* _Goal of the exercise_
Output the part of the forum thread on storing timestamps that runs from "Thanks for the" up to and including "other pages available.", word for word.

* _Text extract_
........

Most 64 bit time structures I've worked with split the 64 bits into two words, with 32 bits of seconds and 32 bits of microseconds or nanoseconds. Signed 32-bit seconds-since-epoch rolls over in 2038, but you could potentially cut the bits another way depending on the precision you need. So if you only need millisecond precision you can do a 54/10 split to get the most of your seconds word.

# ? Jun 8, 2015 19:48

yippee cahier: Mar 28, 2005

taqueso posted:

I want to store a timestamp along with some data. What is best practice for the format? I'd prefer to keep it compact, but I'd also like to avoid rollover issues. Is 64-bit seconds or milliseconds past some epoch the way to go?

Depends on the application. Do you need precision or space? In my current project we are using UNIX timestamps paired with a millisecond subsecond component. I've also seen 64-bit 100-ns counts since 1601-01-01, i.e. Windows FILETIMEs, which offered a more than enough precision for the application and plenty of time remaining in a cycle until rollover.

I'd just pick something relatively standard, but if circumstances require your own format then I would write conversion routines to a standard format.

# ? Jun 8, 2015 19:48

taqueso: Mar 8, 2004

Thanks for the input.

The data is just position sensor readings that are being logged to flash. I have no expectation that this project will survive till 2038, but I'd still like to do the right thing in case it does. The data is for internal use only - I have control of the software that is responsible for interpreting the timestamps. If it was to be exported for some external tool, it could be transformed into a different format.

Currently, I am planning on writing a 256-byte flash page at a time, and each page will include a timestamp. I'd like each flash page to be usable without any of the other pages available.

The time/day info will be gathered from a bluetooth-connected cellphone, then tracked by internal RTC. I don't expect/need the timestamps to be super-accurate compared to walltime, but it would be nice to have millisecond resolution to be ensure that the pages can be ordered by time.

64-bit milliseconds since <epoch> seems to be pretty straightforward, unless I have to deal with it on a system that doesn't have support for 64-bit ints.

# ? Jun 8, 2015 20:09

carticket: Jun 28, 2005; white and gold.

If you can handle it, my preference is text YYYYMMDDHHMMSS.xxxxx

Its not numerically comparable, but it is string comparable, and human readable. You can get to 10ms resolution in 64 bits if you store it BCD, and at that point it would be numerically comparable, and human readable in a hex editor.

........

* _Material_
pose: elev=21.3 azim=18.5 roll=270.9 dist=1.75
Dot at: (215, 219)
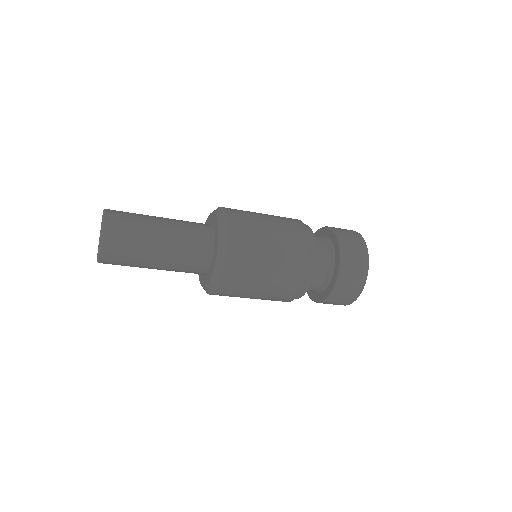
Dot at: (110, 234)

........

* _Reply_
Thanks for the input.

The data is just position sensor readings that are being logged to flash. I have no expectation that this project will survive till 2038, but I'd still like to do the right thing in case it does. The data is for internal use only - I have control of the software that is responsible for interpreting the timestamps. If it was to be exported for some external tool, it could be transformed into a different format.

Currently, I am planning on writing a 256-byte flash page at a time, and each page will include a timestamp. I'd like each flash page to be usable without any of the other pages available.